Tories save New Labour skins

IN MAY the Tories announced they were abandoning their policy of re-introducing ‘grammar schools in every town.’ Their then education spokesperson, David Willetts, argued they could use New Labour’s education ‘reforms’ instead to establish the selective education system they wanted.

Clive Heemskerk

Private company-sponsored ‘Trust’, ‘Academy’ or ‘Foundation’ schools – controlling their own staff, admission policies and school assets – could become grammar schools by another name. That was the unspoken argument.

The unity of Tory and New Labour education policy was shown in a debate at the 18 July council meeting in Lewisham over the plan for a new secondary school for the north of the borough.

Local parents fought tirelessly for a new school ever since New Labour’s failed ‘Fresh Start’ policy led to Telegraph Hill school closing. Socialist Party councillor Ian Page first moved a council motion for a new school back in 2001.

New Labour councillors eventually agreed to a new school at Lewisham Bridge in north Lewisham after they lost their overall majority in last year’s council elections. But throughout the long campaign there was never any suggestion that the new school would be anything other than a local authority run community comprehensive school. Until now.

New Labour’s 2006 Education Act means councils can no longer just build and run a new school, they must hold a ‘competition’ to let trusts, foundations or academies ‘bid’ to run it.

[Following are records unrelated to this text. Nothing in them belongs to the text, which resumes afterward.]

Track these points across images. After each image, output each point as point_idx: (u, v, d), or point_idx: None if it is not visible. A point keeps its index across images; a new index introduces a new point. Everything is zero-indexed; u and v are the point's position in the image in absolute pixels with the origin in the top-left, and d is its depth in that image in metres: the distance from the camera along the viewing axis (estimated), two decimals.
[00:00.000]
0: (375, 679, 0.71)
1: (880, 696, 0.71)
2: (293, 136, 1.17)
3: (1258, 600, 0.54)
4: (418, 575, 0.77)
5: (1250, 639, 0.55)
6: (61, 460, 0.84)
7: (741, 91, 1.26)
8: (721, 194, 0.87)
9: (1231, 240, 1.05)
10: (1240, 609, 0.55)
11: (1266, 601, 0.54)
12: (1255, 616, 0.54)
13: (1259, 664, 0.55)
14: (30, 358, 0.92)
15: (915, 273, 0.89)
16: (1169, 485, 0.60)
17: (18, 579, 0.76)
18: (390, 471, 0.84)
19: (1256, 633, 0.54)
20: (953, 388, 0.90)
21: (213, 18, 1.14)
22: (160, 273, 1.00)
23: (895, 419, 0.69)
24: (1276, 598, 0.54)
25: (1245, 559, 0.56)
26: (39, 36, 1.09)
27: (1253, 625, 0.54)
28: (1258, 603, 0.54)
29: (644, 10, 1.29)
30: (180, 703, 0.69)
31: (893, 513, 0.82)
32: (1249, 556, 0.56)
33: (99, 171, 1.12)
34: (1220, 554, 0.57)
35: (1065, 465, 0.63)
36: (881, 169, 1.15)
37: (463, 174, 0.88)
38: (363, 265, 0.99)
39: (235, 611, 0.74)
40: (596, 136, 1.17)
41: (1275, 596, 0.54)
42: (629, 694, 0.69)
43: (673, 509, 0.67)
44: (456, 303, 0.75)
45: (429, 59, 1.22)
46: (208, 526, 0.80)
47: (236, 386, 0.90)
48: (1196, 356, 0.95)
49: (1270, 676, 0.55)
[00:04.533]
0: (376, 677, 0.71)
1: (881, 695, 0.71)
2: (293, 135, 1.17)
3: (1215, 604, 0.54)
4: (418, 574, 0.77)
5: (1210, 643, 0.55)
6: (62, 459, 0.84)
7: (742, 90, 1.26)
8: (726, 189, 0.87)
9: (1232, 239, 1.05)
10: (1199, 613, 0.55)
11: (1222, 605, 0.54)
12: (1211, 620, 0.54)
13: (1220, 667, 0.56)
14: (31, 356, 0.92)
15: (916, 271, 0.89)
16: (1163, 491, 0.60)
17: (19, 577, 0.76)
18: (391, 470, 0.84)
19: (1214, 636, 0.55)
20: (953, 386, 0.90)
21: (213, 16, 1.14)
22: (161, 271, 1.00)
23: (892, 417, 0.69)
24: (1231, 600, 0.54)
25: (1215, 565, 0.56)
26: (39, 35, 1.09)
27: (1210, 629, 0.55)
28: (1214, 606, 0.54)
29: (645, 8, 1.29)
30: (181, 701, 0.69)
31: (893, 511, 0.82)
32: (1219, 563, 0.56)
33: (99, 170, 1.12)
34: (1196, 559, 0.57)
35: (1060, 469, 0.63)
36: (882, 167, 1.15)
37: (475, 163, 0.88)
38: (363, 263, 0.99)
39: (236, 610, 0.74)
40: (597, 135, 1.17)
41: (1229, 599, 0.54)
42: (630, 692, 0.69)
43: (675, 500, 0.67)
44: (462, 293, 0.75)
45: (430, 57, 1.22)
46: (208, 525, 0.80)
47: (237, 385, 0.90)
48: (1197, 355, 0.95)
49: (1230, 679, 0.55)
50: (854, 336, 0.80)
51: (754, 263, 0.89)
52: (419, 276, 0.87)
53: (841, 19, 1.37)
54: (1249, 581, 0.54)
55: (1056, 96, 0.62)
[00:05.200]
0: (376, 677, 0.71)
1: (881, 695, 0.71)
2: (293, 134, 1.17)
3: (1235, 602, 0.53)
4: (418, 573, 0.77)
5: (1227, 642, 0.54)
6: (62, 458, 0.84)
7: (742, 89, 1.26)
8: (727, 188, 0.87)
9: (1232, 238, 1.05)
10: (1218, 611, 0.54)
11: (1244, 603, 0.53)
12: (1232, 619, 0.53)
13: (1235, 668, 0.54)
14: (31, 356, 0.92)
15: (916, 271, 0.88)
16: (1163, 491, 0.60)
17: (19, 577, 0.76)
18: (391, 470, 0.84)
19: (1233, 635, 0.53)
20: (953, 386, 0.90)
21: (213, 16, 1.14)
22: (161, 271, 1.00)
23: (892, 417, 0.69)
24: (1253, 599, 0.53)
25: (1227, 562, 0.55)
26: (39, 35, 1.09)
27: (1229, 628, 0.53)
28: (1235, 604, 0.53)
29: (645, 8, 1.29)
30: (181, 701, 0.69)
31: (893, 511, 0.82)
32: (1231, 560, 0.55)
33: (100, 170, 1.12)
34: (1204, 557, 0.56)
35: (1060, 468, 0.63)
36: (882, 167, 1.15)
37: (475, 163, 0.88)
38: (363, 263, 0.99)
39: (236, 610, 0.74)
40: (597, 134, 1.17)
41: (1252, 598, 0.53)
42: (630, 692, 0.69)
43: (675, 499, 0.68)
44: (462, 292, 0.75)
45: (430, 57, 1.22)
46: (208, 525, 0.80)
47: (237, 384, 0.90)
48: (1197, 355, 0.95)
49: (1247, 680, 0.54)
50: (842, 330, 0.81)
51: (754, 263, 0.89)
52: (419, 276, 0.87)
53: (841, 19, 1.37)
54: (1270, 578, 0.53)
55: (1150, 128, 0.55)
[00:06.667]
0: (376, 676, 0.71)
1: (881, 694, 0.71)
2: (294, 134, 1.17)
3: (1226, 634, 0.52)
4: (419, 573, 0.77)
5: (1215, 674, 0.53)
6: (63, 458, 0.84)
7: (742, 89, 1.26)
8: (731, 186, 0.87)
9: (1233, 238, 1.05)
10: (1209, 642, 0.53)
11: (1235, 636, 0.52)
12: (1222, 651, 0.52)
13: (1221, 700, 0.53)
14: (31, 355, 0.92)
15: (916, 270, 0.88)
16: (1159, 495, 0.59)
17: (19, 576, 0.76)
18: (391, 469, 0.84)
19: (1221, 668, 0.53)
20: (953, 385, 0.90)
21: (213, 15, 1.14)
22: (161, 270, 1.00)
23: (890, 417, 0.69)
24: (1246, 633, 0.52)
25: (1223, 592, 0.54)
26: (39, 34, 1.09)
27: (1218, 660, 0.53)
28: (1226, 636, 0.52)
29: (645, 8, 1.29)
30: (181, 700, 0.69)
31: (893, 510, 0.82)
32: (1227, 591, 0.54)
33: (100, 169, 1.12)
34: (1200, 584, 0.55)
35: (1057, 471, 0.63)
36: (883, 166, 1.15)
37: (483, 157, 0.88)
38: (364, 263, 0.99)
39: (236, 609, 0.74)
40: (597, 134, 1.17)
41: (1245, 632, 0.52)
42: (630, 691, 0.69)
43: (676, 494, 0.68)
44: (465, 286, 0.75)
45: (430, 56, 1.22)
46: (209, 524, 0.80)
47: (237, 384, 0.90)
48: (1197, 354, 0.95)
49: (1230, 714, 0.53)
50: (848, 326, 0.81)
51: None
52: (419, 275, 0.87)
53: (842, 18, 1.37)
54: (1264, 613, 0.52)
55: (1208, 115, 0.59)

Councils can also put in a ‘bid’ for a community school but Lewisham’s New Labour mayor had decided not to, ensuring that the new school would not be under council control. So, five secondary schools in Lewisham would control their own admissions, widening the gap between the ‘best’ schools and the rest in, effectively, a new selective system.

At the meeting Socialist Party councillors Ian Page and Chris Flood moved a motion for Lewisham council to make a bid for a community school at Lewisham Bridge. While they criticised the whole damaging ‘competition’ legislation, they challenged Labour councillors to at least make the case for the new school to be a local authority comprehensive school. But they refused!

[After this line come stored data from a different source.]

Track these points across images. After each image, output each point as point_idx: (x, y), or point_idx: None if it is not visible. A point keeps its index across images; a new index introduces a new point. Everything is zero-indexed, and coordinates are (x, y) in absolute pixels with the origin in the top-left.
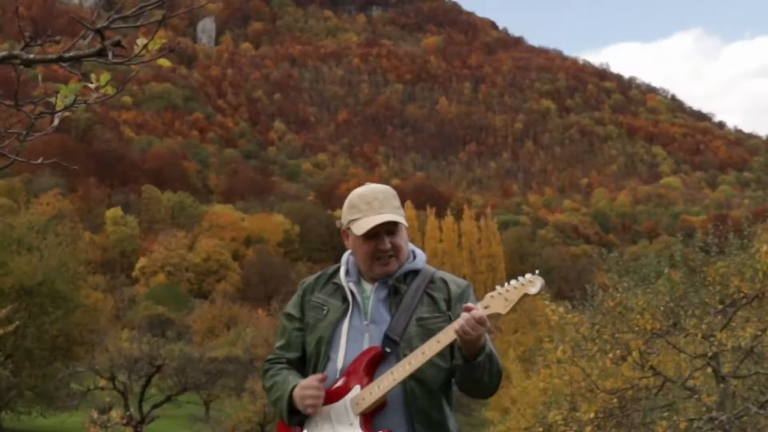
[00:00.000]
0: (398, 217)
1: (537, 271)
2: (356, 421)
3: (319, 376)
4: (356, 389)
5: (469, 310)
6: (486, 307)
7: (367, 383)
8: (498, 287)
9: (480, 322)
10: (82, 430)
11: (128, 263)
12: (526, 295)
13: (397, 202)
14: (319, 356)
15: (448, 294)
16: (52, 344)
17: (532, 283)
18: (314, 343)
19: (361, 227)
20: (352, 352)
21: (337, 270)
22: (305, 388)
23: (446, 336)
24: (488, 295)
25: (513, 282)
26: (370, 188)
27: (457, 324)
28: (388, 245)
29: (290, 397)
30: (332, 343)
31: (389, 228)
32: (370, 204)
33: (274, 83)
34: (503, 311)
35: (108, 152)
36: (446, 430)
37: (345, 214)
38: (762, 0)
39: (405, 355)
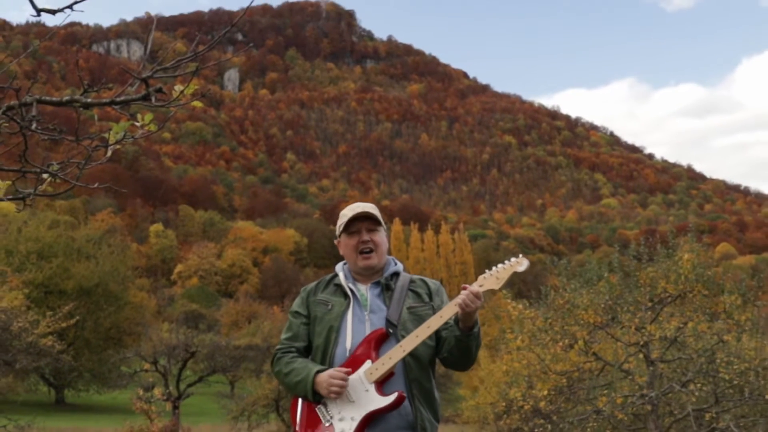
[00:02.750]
0: (373, 211)
1: (521, 255)
2: (371, 387)
3: (345, 369)
4: (368, 363)
5: (465, 288)
6: (481, 285)
7: (376, 358)
8: (487, 270)
9: (477, 296)
10: (130, 404)
11: (168, 269)
12: (515, 272)
13: (376, 212)
14: (329, 341)
15: (428, 290)
16: (106, 335)
17: (520, 263)
18: (325, 331)
19: (341, 218)
20: (356, 336)
21: (334, 277)
22: (333, 377)
23: (448, 311)
24: (481, 276)
25: (501, 264)
26: (355, 203)
27: (459, 299)
28: (367, 238)
29: (314, 380)
30: (340, 330)
31: (368, 226)
32: (353, 209)
33: (286, 122)
34: (497, 287)
35: (151, 178)
36: (433, 396)
37: (337, 227)
38: (684, 54)
39: (402, 336)
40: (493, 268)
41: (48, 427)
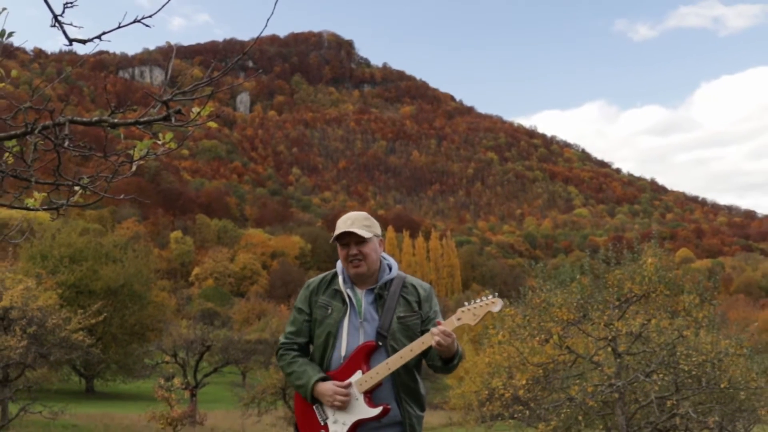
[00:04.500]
0: (359, 230)
1: (497, 293)
2: (361, 397)
3: (346, 383)
4: (358, 374)
5: (439, 324)
6: (459, 319)
7: (366, 369)
8: (467, 303)
9: (446, 334)
10: (153, 392)
11: (186, 271)
12: (489, 312)
13: (368, 222)
14: (327, 346)
15: (418, 297)
16: (131, 330)
17: (495, 303)
18: (324, 335)
19: (335, 234)
20: (351, 343)
21: (335, 276)
22: (337, 393)
23: (428, 339)
24: (460, 309)
25: (479, 301)
26: (349, 213)
27: (433, 341)
28: (354, 251)
29: (313, 388)
30: (337, 336)
31: (357, 239)
32: (345, 222)
33: (292, 140)
34: (473, 323)
35: (171, 190)
36: (419, 393)
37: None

The mayor, Sir Steve Bullock, attacked the ‘1970s politics of futile gestures’. Other Labour councillors accused Ian and Chris of just trying to delay a new school. Ian responded that New Labour wanted to take us back to the 1870s, when education provision for working-class children was provided by charities or factory schools! And didn’t New Labour’s opposition to local parents’ call for a new school for over four years delay things slightly more than bidding now for a community school?

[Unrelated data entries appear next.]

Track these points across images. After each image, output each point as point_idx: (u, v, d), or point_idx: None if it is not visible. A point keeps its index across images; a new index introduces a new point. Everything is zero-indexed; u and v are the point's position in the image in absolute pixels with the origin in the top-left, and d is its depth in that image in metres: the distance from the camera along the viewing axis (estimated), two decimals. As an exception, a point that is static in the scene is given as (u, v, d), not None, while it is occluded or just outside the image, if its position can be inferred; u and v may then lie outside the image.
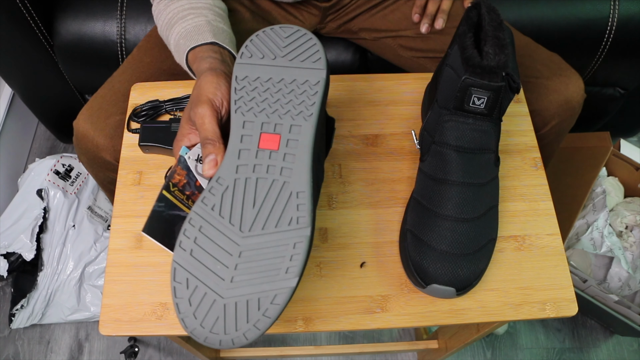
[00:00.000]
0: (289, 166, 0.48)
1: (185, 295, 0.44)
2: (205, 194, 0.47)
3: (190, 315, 0.44)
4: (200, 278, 0.45)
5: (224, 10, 0.69)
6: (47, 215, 1.17)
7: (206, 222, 0.46)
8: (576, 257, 1.14)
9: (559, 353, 1.21)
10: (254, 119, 0.49)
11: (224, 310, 0.44)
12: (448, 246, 0.54)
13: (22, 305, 1.17)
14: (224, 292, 0.44)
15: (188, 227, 0.46)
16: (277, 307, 0.44)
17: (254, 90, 0.50)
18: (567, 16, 1.00)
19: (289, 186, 0.47)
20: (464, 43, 0.52)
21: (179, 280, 0.45)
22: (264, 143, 0.48)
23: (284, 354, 1.03)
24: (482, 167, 0.56)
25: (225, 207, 0.46)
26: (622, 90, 1.17)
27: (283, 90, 0.50)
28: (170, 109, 0.68)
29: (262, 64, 0.51)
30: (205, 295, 0.44)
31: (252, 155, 0.48)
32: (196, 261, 0.45)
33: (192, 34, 0.62)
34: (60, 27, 1.01)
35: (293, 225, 0.46)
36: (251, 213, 0.46)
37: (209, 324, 0.44)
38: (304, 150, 0.48)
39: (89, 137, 0.72)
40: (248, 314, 0.44)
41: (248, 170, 0.48)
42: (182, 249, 0.45)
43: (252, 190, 0.47)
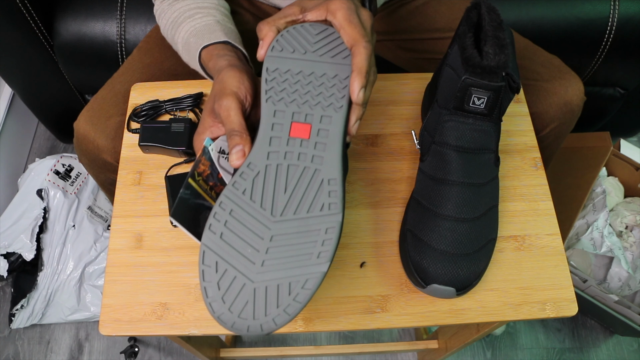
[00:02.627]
0: (320, 154, 0.49)
1: (214, 279, 0.44)
2: (236, 179, 0.47)
3: (218, 299, 0.43)
4: (230, 261, 0.44)
5: (228, 10, 0.69)
6: (47, 215, 1.17)
7: (237, 206, 0.46)
8: (576, 257, 1.14)
9: (559, 353, 1.21)
10: (284, 109, 0.50)
11: (253, 294, 0.44)
12: (448, 246, 0.54)
13: (22, 305, 1.17)
14: (254, 276, 0.44)
15: (218, 210, 0.46)
16: (308, 292, 0.44)
17: (285, 81, 0.51)
18: (567, 16, 1.00)
19: (320, 173, 0.48)
20: (464, 43, 0.52)
21: (207, 264, 0.44)
22: (295, 132, 0.49)
23: (284, 354, 1.03)
24: (482, 167, 0.56)
25: (256, 191, 0.47)
26: (622, 90, 1.17)
27: (314, 83, 0.51)
28: (170, 109, 0.68)
29: (292, 58, 0.52)
30: (235, 279, 0.44)
31: (283, 142, 0.49)
32: (226, 244, 0.45)
33: (203, 33, 0.62)
34: (60, 27, 1.01)
35: (325, 211, 0.47)
36: (283, 198, 0.47)
37: (237, 308, 0.43)
38: (335, 140, 0.49)
39: (90, 138, 0.72)
40: (278, 298, 0.44)
41: (279, 157, 0.48)
42: (211, 232, 0.45)
43: (283, 176, 0.48)
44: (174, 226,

Green and Liberal Democratic councillors supported the motion but, fittingly, Tory councillors’ votes gave New Labour a majority. Tory councillors sit on the same side of the council chamber as New Labour.

When one Tory spoke he started by saying he was sympathetic to the motion and ‘I wish I could support it’. A parent in the public gallery shouted, ‘well, leave the Labour Party then’, mistaking him for a Labour councillor. But then, what is the difference?